QAnon may be a cult, but it's as big as Methodist, Presbyterian, and Lutheran churches combined
There is, not surprisingly, a sizable partisan divide in the people who believe in QAnon, the "outlandish and ever-evolving conspiracy theory" that a "cabal of Satan-worshiping pedophiles" runs the world, The New York Times reports. A new survey from the Public Religion Research Institute and the Interfaith Youth Core, released Thursday, found that 23 percent of Republicans, 12 percent of independents, and 7 percent of Democrats are QAnon believers.
Overall, the poll found, 14 percent of Americans believe in QAnon, 46 percent reject it outright, and 40 percent are doubters but don't rule it all out. When the pollsters asked specific questions — about whether "a group of Satan-worshipping pedophiles" and child sex traffickers control the U.S. "media, government, and financial worlds," if "a storm" will soon "sweep away the elites" and "restore the rightful leaders," and whether "true American patriots may have to resort to violence" to "save" America — those numbers rose to 15 or 20 percent.
"These are words I never thought I would write into a poll question, or have the need to, but here we are," PRRI founder Robby Jones told the Times. "Thinking about QAnon, if it were a religion, it would be as big as all white evangelical Protestants, or all white mainline Protestants," he added. "So it lines up there with a major religious group."
Combining the percentage of respondents who said they believed in the core QAnon tenets and the U.S. population, "that's more than 30 million people," Jones told the Times.

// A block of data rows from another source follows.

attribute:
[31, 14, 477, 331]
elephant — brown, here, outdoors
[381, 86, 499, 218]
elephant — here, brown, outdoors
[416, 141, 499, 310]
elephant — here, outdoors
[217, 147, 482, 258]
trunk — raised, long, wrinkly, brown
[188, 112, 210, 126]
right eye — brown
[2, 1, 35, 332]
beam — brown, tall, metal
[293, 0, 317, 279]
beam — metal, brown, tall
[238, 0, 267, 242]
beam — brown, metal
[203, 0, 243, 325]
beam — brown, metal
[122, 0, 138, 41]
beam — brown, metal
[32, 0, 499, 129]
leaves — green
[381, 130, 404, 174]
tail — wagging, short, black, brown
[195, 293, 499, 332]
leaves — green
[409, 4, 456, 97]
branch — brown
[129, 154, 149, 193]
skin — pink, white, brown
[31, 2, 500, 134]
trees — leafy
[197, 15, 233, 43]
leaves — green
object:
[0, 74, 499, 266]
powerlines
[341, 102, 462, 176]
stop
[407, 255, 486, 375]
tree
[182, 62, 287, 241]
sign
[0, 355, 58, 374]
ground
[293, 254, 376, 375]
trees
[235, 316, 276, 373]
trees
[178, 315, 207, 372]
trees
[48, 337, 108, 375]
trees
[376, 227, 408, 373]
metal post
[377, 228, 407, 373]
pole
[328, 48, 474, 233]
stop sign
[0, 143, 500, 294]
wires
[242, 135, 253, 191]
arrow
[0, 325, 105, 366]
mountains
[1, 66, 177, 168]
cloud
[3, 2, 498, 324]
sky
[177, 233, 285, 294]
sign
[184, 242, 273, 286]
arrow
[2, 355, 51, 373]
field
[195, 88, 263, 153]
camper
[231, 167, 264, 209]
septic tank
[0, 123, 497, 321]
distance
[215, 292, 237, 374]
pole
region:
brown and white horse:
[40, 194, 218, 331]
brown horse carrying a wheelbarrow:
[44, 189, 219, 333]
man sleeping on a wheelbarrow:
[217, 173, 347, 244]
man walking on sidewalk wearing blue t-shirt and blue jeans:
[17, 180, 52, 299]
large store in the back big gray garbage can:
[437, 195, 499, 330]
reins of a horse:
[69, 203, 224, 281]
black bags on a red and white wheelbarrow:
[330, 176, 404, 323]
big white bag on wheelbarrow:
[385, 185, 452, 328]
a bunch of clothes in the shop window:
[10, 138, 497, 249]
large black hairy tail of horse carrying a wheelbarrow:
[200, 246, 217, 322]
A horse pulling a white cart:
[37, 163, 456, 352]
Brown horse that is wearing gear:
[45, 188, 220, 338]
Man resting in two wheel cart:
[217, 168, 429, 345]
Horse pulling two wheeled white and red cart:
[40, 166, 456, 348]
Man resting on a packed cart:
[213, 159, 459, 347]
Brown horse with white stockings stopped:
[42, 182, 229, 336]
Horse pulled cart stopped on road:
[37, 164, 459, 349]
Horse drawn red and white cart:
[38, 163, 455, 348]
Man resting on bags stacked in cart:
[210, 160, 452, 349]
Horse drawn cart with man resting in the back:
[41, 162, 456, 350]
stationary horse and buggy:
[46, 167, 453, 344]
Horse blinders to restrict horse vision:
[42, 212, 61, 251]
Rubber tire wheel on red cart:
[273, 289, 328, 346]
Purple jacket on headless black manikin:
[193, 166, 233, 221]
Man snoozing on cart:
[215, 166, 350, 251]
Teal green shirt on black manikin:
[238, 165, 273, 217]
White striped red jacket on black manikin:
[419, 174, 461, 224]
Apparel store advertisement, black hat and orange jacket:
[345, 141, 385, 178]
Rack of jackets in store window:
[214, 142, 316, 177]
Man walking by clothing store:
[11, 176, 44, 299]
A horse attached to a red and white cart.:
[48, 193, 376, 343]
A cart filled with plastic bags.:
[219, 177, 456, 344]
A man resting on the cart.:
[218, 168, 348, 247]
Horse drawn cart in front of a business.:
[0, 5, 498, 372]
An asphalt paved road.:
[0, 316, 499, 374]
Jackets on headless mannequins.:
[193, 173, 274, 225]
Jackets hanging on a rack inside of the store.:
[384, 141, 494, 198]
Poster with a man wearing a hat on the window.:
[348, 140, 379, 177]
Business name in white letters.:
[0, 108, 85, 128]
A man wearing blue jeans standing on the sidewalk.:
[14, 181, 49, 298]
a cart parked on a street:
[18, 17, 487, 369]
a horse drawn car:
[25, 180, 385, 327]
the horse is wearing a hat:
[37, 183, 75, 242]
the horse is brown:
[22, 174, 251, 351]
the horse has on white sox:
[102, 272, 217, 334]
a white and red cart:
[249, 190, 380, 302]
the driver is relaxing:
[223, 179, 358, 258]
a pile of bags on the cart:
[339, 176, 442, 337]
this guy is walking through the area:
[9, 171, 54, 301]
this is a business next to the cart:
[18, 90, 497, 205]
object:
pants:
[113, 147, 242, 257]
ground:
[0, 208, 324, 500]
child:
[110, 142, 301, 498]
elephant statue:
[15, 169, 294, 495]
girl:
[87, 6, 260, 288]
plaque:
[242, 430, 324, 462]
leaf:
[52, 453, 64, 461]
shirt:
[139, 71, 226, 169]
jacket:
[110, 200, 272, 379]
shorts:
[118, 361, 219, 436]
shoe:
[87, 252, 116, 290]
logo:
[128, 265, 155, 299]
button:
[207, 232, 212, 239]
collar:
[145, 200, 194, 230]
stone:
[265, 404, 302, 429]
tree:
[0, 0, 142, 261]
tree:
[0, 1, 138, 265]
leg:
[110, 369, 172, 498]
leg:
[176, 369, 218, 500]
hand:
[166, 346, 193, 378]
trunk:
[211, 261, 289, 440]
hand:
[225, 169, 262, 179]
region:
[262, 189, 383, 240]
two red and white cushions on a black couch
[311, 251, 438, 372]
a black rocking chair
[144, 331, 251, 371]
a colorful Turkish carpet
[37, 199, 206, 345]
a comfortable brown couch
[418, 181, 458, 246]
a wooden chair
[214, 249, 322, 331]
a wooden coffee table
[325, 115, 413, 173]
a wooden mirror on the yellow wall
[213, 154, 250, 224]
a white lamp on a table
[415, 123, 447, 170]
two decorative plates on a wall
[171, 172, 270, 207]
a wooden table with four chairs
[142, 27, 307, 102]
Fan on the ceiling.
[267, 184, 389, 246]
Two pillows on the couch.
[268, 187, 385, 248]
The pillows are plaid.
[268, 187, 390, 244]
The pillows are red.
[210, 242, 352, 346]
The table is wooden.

Pew found that there were 36 million mainline Protestants in 2014, a drop of 5 million from seven years earlier, and both Pew and PRRI say fewer than 15 percent of Americans are mainline Protestants, a tradition that includes the United Methodist Church, the Evangelical Lutheran Church in America, the Presbyterian Church USA, and the Episcopal Church.
PRRI and IFYC surveyed a random sample of 5,149 adults in all 50 states who are part of the Ipsos Knowledge Panel. The interviews were conducted online March 9-30, and the margin of error is ±1.5 percentage points.